Monday, February 09, 2004

Good News on College Campuses

The college campus has long been a disaster area for Jews, the place where young men and women fresh out of high school abandon whatever residual commitment they have to our traditions and beliefs. Last year, much was made of a paper written by two young Orthodox Jews who described the corrosive impact of campus life on Modern Orthodox Jews. Since the start of the Intifada, we have had disturbing reports detailing anti-Israel activities at major universities, with Jewish faculty and students joining in efforts to bash Israel and to silence those who dare to respond.

Apart from the immediate pain and loss arising from religious abandonment and in many instances its displacement by hostility to Israel, what is transpiring on campuses is a harbinger of even worse news. Nearly all Jewish high school graduates head directly to college. By the time that they are 17 or 18, most have experienced advanced assimilation. If whatever little that is retained Jewishly is certain to be challenged by social pressures and the strongly secular environment of campus life, except for the Orthodox and relatively few non-Orthodox Jews, there will be few adult Jews who adhere to our heritage.

What has not been sufficiently examined is the linkage between religious commitment and support for Israel. As religiosity is discarded, there is a corollary change in attitude toward the Jewish State, as Jews who once were supporters of Israel show a lack of interest and, too often, even hostility. If it is true that the campus is inhospitable to religious continuity, it is inevitable that support for Israel among Jews will decline. This sociological datum apparently escapes the notice of demographers who bereft of scholarly integrity and, at times, influenced by the availability of funding have concocted the notion that secularism is a vibrant form of contemporary Judaism.

Efforts to counteract the baneful influence of the college experience are up against long odds that are made even longer because, as a Hillel study of Jewish freshmen showed a year ago, Jews tend to choose colleges far away from home, in large measure because they want to be away from their parents. Going to college is an act of breaking away, of abandoning roots, of attitudinal and behavioral changes. But if there is a key to strengthening Jewish commitment, it is forging a relationship between Jewish students and the State of Israel. Identification with Israel may in turn result in stronger religious identity.

I have seen as yet unpublished studies that provide evidence of a modest reversal of the historic pattern of Judaic abandonment on campus. Overall, of course, the news is not good. The outcome of campus life is for most Jewish students a weakening of commitment. But since some Jewish collegians have become stronger in their commitment and that is where our youth are, we must consider how campus activities can bring some Jews back to Judaism.

It appears that Israel is somehow the catalyst for beneficial campus outcomes. I believe that the harshness of anti-Israel rhetoric and activities has shocked some Jewish students and they have then bonded and become more determined to defend Israel.
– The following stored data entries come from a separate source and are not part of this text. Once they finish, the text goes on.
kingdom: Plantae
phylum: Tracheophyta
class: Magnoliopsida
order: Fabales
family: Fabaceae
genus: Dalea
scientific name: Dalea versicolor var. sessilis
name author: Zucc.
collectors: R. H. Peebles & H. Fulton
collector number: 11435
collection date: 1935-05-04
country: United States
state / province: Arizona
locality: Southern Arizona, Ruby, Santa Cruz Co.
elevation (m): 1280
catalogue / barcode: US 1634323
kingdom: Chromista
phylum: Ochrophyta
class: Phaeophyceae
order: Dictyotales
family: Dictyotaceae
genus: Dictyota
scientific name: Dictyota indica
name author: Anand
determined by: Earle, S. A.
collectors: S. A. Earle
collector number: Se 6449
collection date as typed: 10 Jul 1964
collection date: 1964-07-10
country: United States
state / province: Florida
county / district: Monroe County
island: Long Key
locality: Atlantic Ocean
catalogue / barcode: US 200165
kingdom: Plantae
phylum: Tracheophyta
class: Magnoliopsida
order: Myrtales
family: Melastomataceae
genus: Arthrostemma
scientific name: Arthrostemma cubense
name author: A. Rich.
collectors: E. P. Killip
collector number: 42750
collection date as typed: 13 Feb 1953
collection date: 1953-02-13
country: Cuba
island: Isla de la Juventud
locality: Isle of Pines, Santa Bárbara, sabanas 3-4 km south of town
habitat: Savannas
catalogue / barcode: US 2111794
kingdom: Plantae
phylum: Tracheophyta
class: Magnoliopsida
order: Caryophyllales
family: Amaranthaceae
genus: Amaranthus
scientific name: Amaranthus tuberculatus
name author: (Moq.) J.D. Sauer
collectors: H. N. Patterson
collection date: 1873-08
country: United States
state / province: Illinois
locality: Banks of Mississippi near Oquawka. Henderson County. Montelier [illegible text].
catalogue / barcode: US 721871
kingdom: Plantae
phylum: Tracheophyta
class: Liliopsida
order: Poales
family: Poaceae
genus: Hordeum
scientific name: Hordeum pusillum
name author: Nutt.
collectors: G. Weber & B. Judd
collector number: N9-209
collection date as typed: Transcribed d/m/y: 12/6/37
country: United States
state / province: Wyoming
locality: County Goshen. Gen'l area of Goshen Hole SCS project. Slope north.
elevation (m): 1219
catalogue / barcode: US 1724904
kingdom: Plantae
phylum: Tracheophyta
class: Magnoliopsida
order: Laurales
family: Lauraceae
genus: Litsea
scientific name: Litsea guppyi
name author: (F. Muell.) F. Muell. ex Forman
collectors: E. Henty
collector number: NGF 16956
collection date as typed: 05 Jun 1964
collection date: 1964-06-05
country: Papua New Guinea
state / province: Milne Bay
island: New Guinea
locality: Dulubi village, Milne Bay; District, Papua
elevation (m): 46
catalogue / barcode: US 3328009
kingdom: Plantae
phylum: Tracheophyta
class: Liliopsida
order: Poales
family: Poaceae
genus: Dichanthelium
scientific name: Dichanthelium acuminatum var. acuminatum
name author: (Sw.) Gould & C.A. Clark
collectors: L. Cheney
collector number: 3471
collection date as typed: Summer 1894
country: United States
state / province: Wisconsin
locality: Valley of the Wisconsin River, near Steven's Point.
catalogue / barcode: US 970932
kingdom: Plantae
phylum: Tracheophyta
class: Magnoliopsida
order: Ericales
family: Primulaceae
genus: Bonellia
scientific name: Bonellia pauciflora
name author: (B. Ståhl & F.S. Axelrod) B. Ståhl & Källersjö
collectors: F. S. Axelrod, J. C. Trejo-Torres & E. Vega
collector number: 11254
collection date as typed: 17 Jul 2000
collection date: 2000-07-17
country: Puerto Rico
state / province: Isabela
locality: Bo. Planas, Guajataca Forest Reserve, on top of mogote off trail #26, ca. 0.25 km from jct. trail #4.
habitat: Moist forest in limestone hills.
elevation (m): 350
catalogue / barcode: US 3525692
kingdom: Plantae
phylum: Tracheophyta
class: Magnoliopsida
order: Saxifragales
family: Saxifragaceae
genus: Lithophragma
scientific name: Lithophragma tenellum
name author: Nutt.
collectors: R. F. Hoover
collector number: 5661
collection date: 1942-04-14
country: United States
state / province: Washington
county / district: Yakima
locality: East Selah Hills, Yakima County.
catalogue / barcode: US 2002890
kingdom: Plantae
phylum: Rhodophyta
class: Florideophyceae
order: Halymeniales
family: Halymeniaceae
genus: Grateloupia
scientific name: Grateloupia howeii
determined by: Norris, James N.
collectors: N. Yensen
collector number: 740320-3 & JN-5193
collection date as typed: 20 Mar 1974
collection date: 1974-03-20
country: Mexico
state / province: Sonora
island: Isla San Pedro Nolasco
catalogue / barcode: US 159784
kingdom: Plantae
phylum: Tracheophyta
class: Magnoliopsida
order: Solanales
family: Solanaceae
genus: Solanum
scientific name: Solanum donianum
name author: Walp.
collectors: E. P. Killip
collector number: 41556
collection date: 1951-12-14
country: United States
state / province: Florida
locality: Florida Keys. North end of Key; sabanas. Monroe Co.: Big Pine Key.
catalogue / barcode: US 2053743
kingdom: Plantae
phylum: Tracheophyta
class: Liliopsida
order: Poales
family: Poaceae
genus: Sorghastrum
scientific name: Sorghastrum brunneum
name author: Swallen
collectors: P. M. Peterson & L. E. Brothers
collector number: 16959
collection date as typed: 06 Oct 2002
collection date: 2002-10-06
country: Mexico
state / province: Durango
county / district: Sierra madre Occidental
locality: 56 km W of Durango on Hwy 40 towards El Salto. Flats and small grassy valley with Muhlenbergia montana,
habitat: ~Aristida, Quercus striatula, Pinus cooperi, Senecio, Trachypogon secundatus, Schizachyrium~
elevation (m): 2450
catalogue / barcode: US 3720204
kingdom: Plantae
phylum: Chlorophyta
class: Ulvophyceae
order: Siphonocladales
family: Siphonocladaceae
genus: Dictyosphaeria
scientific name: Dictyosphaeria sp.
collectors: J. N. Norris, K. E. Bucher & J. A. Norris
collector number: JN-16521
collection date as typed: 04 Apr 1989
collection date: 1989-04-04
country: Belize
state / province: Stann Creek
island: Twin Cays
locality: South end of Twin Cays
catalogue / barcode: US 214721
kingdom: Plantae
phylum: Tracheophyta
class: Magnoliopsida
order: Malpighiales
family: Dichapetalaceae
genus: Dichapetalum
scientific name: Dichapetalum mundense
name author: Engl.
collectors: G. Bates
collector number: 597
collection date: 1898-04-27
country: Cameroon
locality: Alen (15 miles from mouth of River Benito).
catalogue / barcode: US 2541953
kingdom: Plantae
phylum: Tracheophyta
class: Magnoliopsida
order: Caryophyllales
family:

In turn, the strengthening of identity with Israel which in a sociological sense means greater isolation from other students, results in a more general strengthening of Jewish identity. Furthermore, the intense hostility toward Israel and the singling it out for the strongest condemnation as the worst offender against human rights have convinced some Jewish students who have had doubts about Israeli policies that the Jewish State is being unfairly treated and that there are strains of anti-Semitism in Israel-bashing.

This subject needs close attention and Israel advocacy on campus deserves increased support. Through Birthright Israel and other projects, there already has been a significant expansion of Israel-linked activities aimed at Jewish collegians.

There was much skepticism about Birthright when it was launched and for good reason. The product was being oversold and it still is. Can a 10-day free trip to Israel bring about the attitudinal transformation that the project’s cheerleaders have claimed for it? Early on, I argued in a magazine article that Birthright be given a chance because we have little else to counteract the ravages of advanced assimilation among our youth. The Intifada substantially reduced student participation – the situation has improved greatly of late – and the Israel government and Federations have not lived up to their financial commitments. While research on Birthright almost certainly presents a too rosy picture of results, it is fair to say that the initiative has achieved a measure of success, which is not a small accomplishment during a period when nearly all Jewish youth are being impelled further away from Judaism. Birthright merits full support by Israel and the philanthropic community.

Another promising approach is Israel advocacy. There are already attractive initiatives that have encouraged students who identify with Israel to withstand the bullying and anti-civil libertarian actions of Islamic groups and their campus allies, including students and faculty and Jews whose hatred of Israel corresponds with their hatred of Judaism. What has taken place at Rutgers and other campuses provides evidence that when pro-Israel forces do not back down, they are going to have an impact, if only because they have a good case to make.

I know that some writers have urged American Jews to go slow on campus, to pull punches, to avoid direct pitches on behalf of Israel. They reason that forceful advocacy will be counterproductive. Of course, what we say must be measured, yet I believe that there is value to making a direct and strong case for Israel. There is no gain when Israel serves as a punching bag and there is much to be gained when we stand up for what we believe in. Israel advocacy can turn the tide against the tidal waves of hostility to Israel and in a modest way it can help us preserve some of what we may yet lose.